Le paralysé représenté ici, est la caricature de l’humanité mise en présence de Dieu. Le rôle de celles et ceux qui portent et transportent, c’est de mettre en présence, c’est de rendre présent ; Il est rendu présent à Jésus ; il est rendu présent à lui-même, à sa maladie ; il est rendu présent aux autres qui par lui et ce qui s’est passé, seront bouleversés et pourront reconnaître la gloire du Dieu de Jésus lui qui a rendu présent le Père. Les Eglises comme les croyants ce sont celles et ceux qui portent l’espérance de Dieu au monde et en même temps celles et ceux qui portent ce monde à Dieu.
Il arrive parfois que nous nous sentions pris en charge par les autres ; il arrive aussi que nous souhaitions l’être ; que nous devions l’être même si cela n’est pas simple de le reconnaître ; il arrive que nous ne savons plus reconnaître le Oui de Dieu ou l’Amen de Dieu sur notre vie ; nous sommes alors la caricature bienveillante du paralysé de l’Evangile. Il est possible de se croire et se savoir portés par les autres comme il était possible de porter les autres aux pieds du Seigneur, par des chemins détournés et insoupçonnés : le rôle et le sens de la communauté chrétienne sont là complètement contenus : les portés et les porteurs sont interchangeables. C’est sans doute pour cela que Jésus parle de la foi des uns en adressant un Oui et un Amen sur la vie de l’autre et des autres.

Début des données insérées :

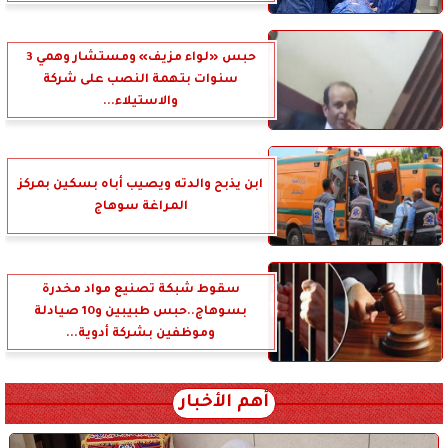
حبس «لواء مزيف» ومستشار وهمي 3
سنوات بتهمة النصب على شركة
والاستيلاء...
ابن يذبح والدته ويصيب أباه بسكين بمركز
المراغة سوهاج
سقوط شبكة تصنيع مواد مخدرة
بسوهاج..حبس طبيبين و10 صيادلة
وموظفين بشركة أدوية...
أهم الأخبار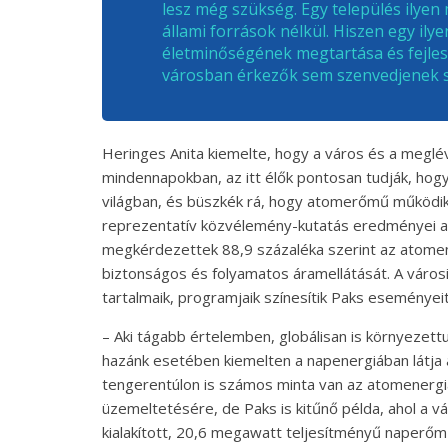
lesz még szükség. Egy település ilye
állami források nélkül. Hiszen egy ily
életminőségének megtartása és fejlesz
városban érkezők sem szenvedjenek s
Heringes Anita kiemelte, hogy a város és a megl
mindennapokban, az itt élők pontosan tudják, hog
világban, és büszkék rá, hogy atomerőmű működik
reprezentatív közvélemény-kutatás eredményei a
megkérdezettek 88,9 százaléka szerint az atomene
biztonságos és folyamatos áramellátását. A város
tartalmaik, programjaik színesítik Paks eseményeit
– Aki tágabb értelemben, globálisan is környezet
hazánk esetében kiemelten a napenergiában látja
tengerentúlon is számos minta van az atomenergi
üzemeltetésére, de Paks is kitűnő példa, ahol a 
kialakított, 20,6 megawatt teljesítményű naperőmű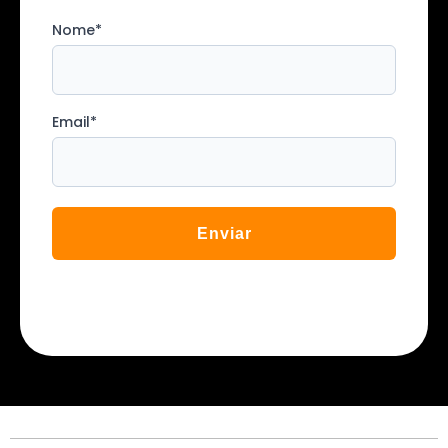
Nome
*
Email
*
Enviar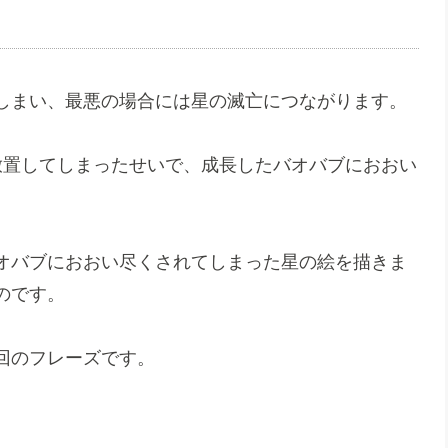
しまい、最悪の場合には星の滅亡につながります。
放置してしまったせいで、成長したバオバブにおおい
オバブにおおい尽くされてしまった星の絵を描きま
のです。
回のフレーズです。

Tantôt foule qui fait barrage, tantôt porteurs actifs, tantôt paralysé de la vie et de la foi, peu importe la caricature nous sommes aussi cela successivement ; nous sommes assurés quoiqu’il arrive de la rencontre possible avec le Seigneur ; lui même a pris le risque de la caricature pour dire Oui sur nos existences sur nos Eglises. Ces témoins Matthieu Marc et Luc mais aussi Jean et Paul et les autres ont pris le risque d’une parole, d’un récit, d’une rencontre pour changer sans doute nos images de Dieu, trop figées, trop statiques, trop conventionnelles ; nos projections de son espérance, de son amour, toujours imparfaites sont rencontrées et renouvelées afin qu’à notre tour, nous puissions rendre Gloire au Dieu de Jésus Christ car, en lui, dans sa personne et sa vie nous n’avons nous non plus, jamais rien vu, ni cru de la sorte.